§ Exercise requirements:
1. According to the Eddie Bollinger biography, which company did Bollinger work for after his football career ended?
2. List every school that the Eddie Bollinger biography says he attended.

Eddie Bollinger
- Eddie Bollinger, 1929

Profile
- Position: Tackle

Personal information
- Born: July 9, 1906 Westmoreland County, Pennsylvania
- Died: July 14, 1984 (aged 78) Lancaster, Pennsylvania
- Listed height: 6 ft 1 in (1.85 m)
- Listed weight: 215 lb (98 kg)

Career information
- High school: Youngwood (PA)
- College: Bucknell

Career history
- Frankford Yellow Jackets (1930); Eighth Ward A. A. (1931);
- Stats at Pro Football Reference

= Eddie Bollinger =

American football player (1906–1984)

Edward Ebbert Bollinger (July 9, 1906 – July 14, 1984) was an American football player.

Bollinger was born in 1906 in Huntingdon Township, Westmoreland County, Pennsylvania. He attended Youngwood High School, Pennsylvania State University, and Bucknell University. He played college football at Bucknell from 1926 to 1929 and was an All-American there.

He played professional football in the National Football League (NFL) as a tackle for the Frankford Yellow Jackets in 1930. He appeared in four NFL games, two as a starter. In 1931, he was the captain of the Eighth Ward A. A. football team. He was selected by the Lancaster New Era as a first-team tackle on its 1931 all-star football team. He played for the Maple Grove A. A. in 1932. In 1934, he announced his retirement as a football player.

After his football career ended, Bollinger worked for Armstrong World Industries for more than 36 years. While working for Armstrong, he invented a device for use in connection with a lift truck in transporting heavy loads. He retired in 1971. As a retiree, he operated a woodworking shop and crafts museum in Lancaster County, Pennsylvania. He died in 1984 at age 78 at Lancaster General Hospital in Lancaster, Pennsylvania.

[Stored data]
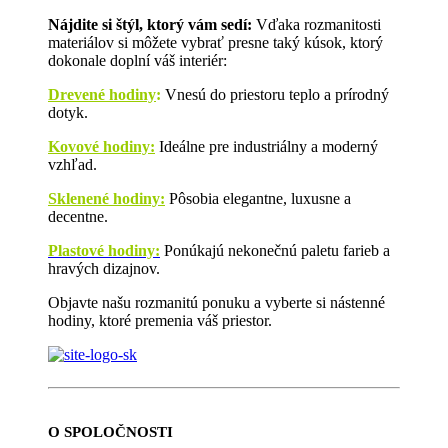
Nájdite si štýl, ktorý vám sedí:
Vďaka rozmanitosti
materiálov si môžete vybrať presne taký kúsok, ktorý
dokonale doplní váš interiér:
Drevené hodiny
:
Vnesú do priestoru teplo a prírodný
dotyk.
Kovové hodiny:
Ideálne pre industriálny a moderný
vzhľad.
Sklenené hodiny:
Pôsobia elegantne, luxusne a
decentne.
Plastové hodiny:
Ponúkajú nekonečnú paletu farieb a
hravých dizajnov.
Objavte našu rozmanitú ponuku a vyberte si nástenné
hodiny, ktoré premenia váš priestor.
O SPOLOČNOSTI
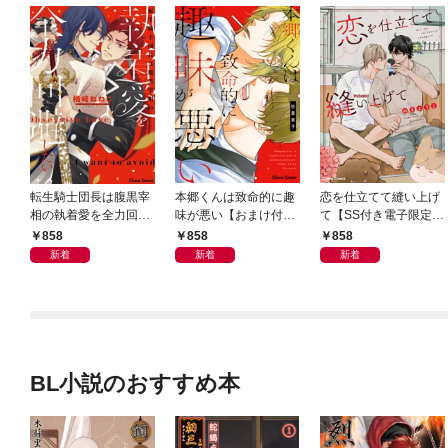
転生騎士団長は腹黒宰
本郷くんは致命的に趣
恋を仕立てて縫い上げ
相の執着愛を全力回避
味が悪い【おまけ付き
て【SS付き電子限定
したい【SS付き電子限
電子限定版】
版】
858
858
858
定版】
新着
新着
新着
BL小説のおすすめ本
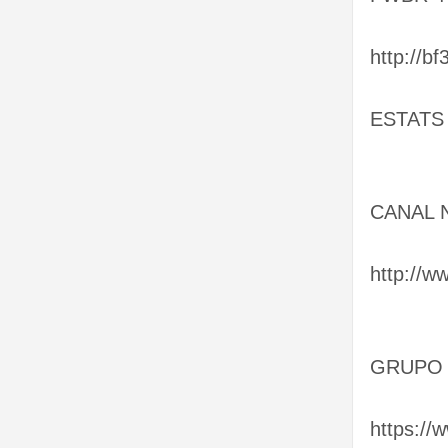
http://b
ESTATS 
CANAL 
http://
GRUPO
https:/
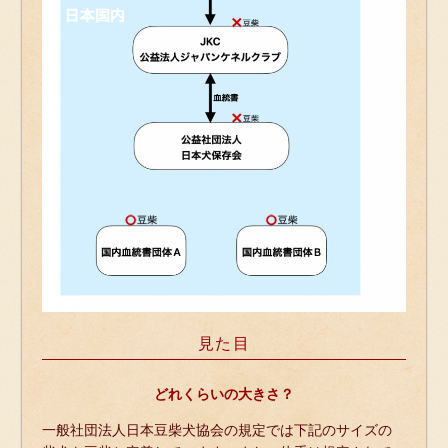
見た目
どれくらいの大きさ？
一般社団法人日本豆柴犬協会の規定では下記のサイズの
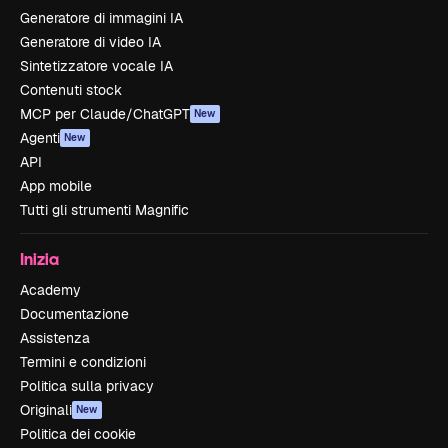
Generatore di immagini IA
Generatore di video IA
Sintetizzatore vocale IA
Contenuti stock
MCP per Claude/ChatGPT
New
Agenti
New
API
App mobile
Tutti gli strumenti Magnific
Inizia
Academy
Documentazione
Assistenza
Termini e condizioni
Politica sulla privacy
Originali
New
Politica dei cookie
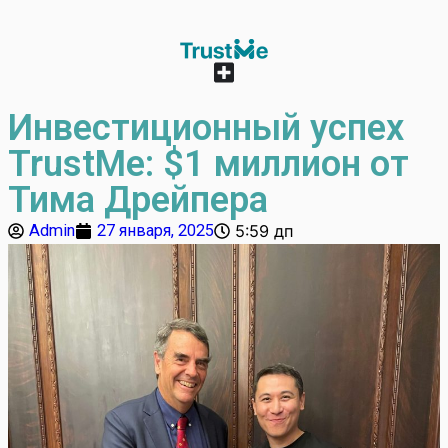
Инвестиционный успех
TrustMe: $1 миллион от
Тима Дрейпера
Admin
27 января, 2025
5:59 дп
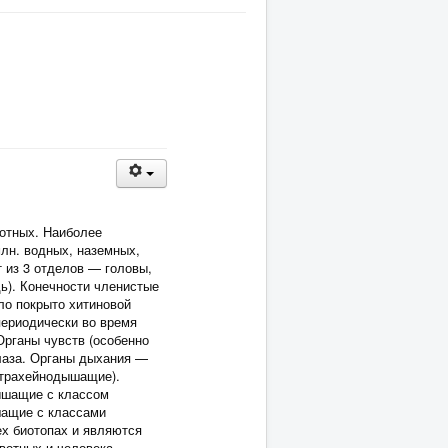
вотных. Наиболее
млн. водных, наземных,
т из 3 отделов — головы,
дь). Конечности членистые
ло покрыто хитиновой
периодически во время
Органы чувств (особенно
лаза. Органы дыхания —
и трахейнодышащие).
ышащие с классом
шащие с классами
ех биотопах и являются
вотных и человека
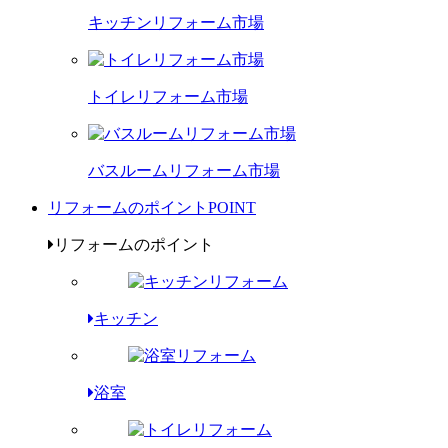
キッチンリフォーム市場
トイレリフォーム市場
バスルームリフォーム市場
リフォームのポイント
POINT
リフォームのポイント
キッチン
浴室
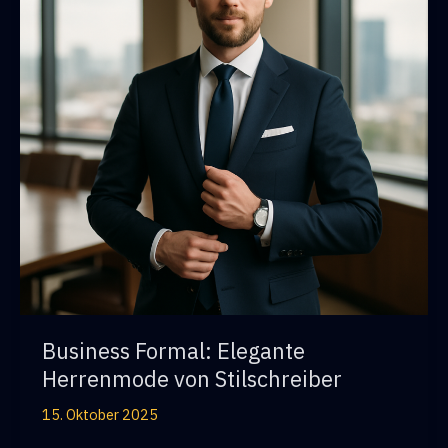
Business Formal: Elegante
Herrenmode von Stilschreiber
15. Oktober 2025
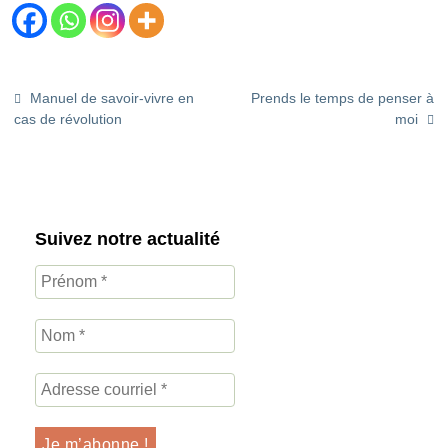
Manuel de savoir-vivre en
Prends le temps de penser à
cas de révolution
moi
Suivez notre actualité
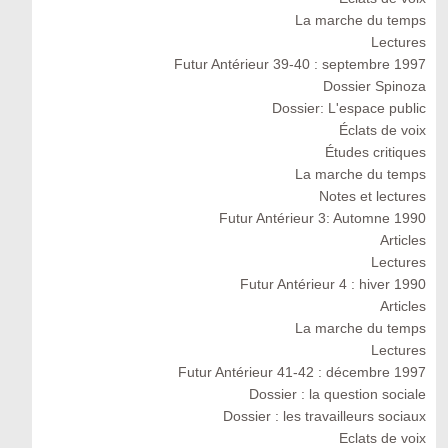
La marche du temps
Lectures
Futur Antérieur 39-40 : septembre 1997
Dossier Spinoza
Dossier: L'espace public
Éclats de voix
Études critiques
La marche du temps
Notes et lectures
Futur Antérieur 3: Automne 1990
Articles
Lectures
Futur Antérieur 4 : hiver 1990
Articles
La marche du temps
Lectures
Futur Antérieur 41-42 : décembre 1997
Dossier : la question sociale
Dossier : les travailleurs sociaux
Eclats de voix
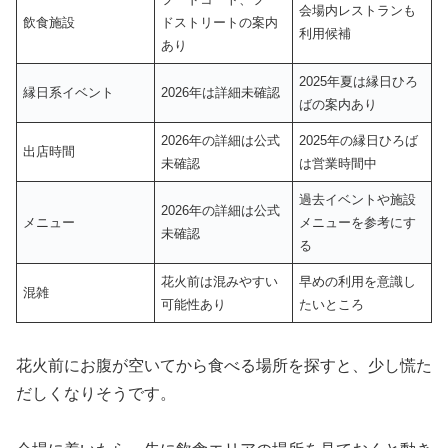
会場内レストランも
飲食施設
ドストリートの案内
利用候補
あり
2025年夏は縁日ひろ
縁日系イベント
2026年は詳細未確認
ばの案内あり
2026年の詳細は公式
2025年の縁日ひろば
出店時間
未確認
は営業時間中
過去イベントや施設
2026年の詳細は公式
メニュー
メニューを参考にす
未確認
る
花火前は混みやすい
早めの利用を意識し
混雑
可能性あり
たいところ
花火前にお腹が空いてから食べる場所を探すと、少し慌た
だしくなりそうです。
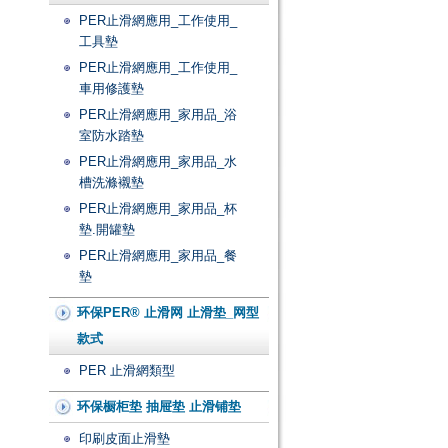
PER止滑網應用_工作使用_
工具墊
PER止滑網應用_工作使用_
車用修護墊
PER止滑網應用_家用品_浴
室防水踏墊
PER止滑網應用_家用品_水
槽洗滌襯墊
PER止滑網應用_家用品_杯
墊.開罐墊
PER止滑網應用_家用品_餐
墊
环保PER® 止滑网 止滑垫_网型
款式
PER 止滑網類型
环保橱柜垫 抽屉垫 止滑铺垫
印刷皮面止滑墊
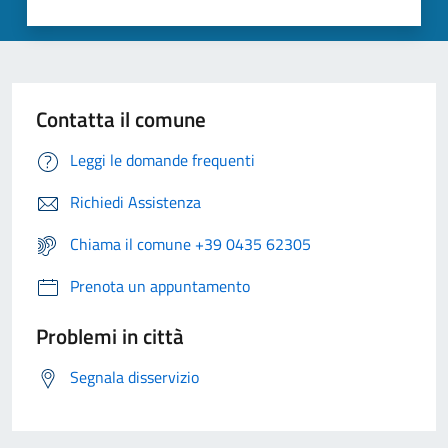
Contatta il comune
Leggi le domande frequenti
Richiedi Assistenza
Chiama il comune +39 0435 62305
Prenota un appuntamento
Problemi in città
Segnala disservizio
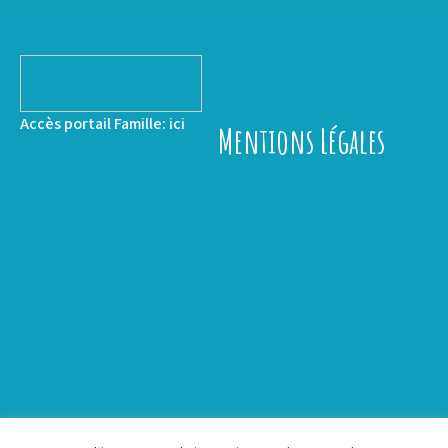
Accès portail Famille:
ici
Mentions Légales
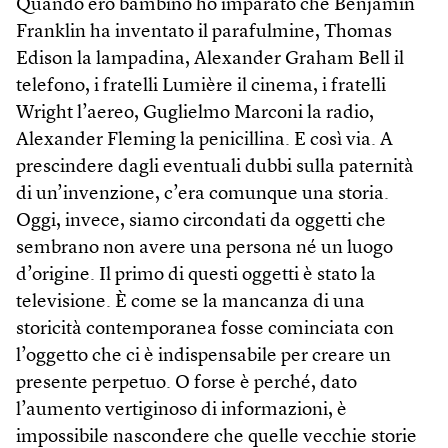
Quando ero bambino ho imparato che Benjamin
Franklin ha inventato il parafulmine, Thomas
Edison la lampadina, Alexander Graham Bell il
telefono, i fratelli Lumière il cinema, i fratelli
Wright l’aereo, Guglielmo Marconi la radio,
Alexander Fleming la penicillina. E così via. A
prescindere dagli eventuali dubbi sulla paternità
di un’invenzione, c’era comunque una storia.
Oggi, invece, siamo circondati da oggetti che
sembrano non avere una persona né un luogo
d’origine. Il primo di questi oggetti è stato la
televisione. È come se la mancanza di una
storicità contemporanea fosse cominciata con
l’oggetto che ci è indispensabile per creare un
presente perpetuo. O forse è perché, dato
l’aumento vertiginoso di informazioni, è
impossibile nascondere che quelle vecchie storie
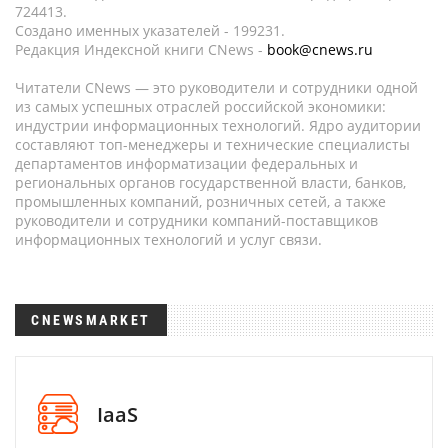
724413.
Создано именных указателей - 199231.
Редакция Индексной книги CNews -
book@cnews.ru
Читатели CNews — это руководители и сотрудники одной
из самых успешных отраслей российской экономики:
индустрии информационных технологий. Ядро аудитории
составляют топ-менеджеры и технические специалисты
департаментов информатизации федеральных и
региональных органов государственной власти, банков,
промышленных компаний, розничных сетей, а также
руководители и сотрудники компаний-поставщиков
информационных технологий и услуг связи.
CNEWSMARKET
IaaS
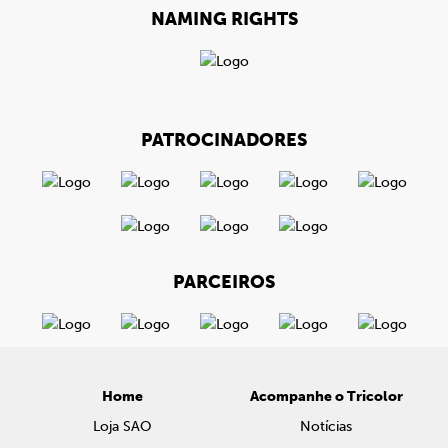
NAMING RIGHTS
PATROCINADORES
PARCEIROS
Home
Acompanhe o Tricolor
Loja SAO
Notícias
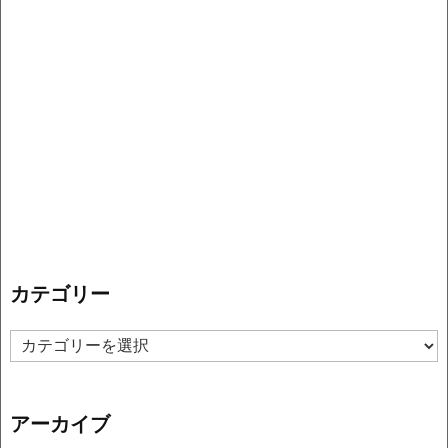
カテゴリー
カ
テ
ゴ
リ
アーカイブ
ー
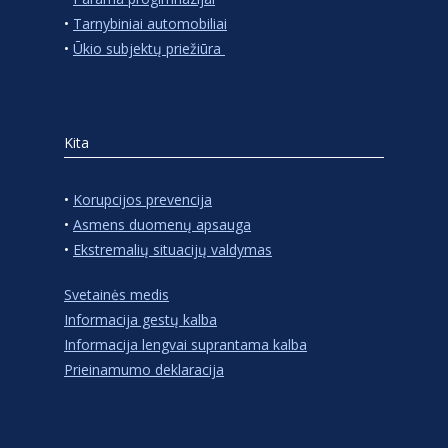
•
Tarnybiniai automobiliai
•
Ūkio subjektų priežiūra
Kita
•
Korupcijos prevencija
•
Asmens duomenų apsauga
•
Ekstremalių situacijų valdymas
Svetainės medis
Informacija gestų kalba
Informacija lengvai suprantama kalba
Prieinamumo deklaracija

§ Per-task outputs:
1. Armstrong World Industries

2.
- Youngwood High School
- Pennsylvania State University
- Bucknell University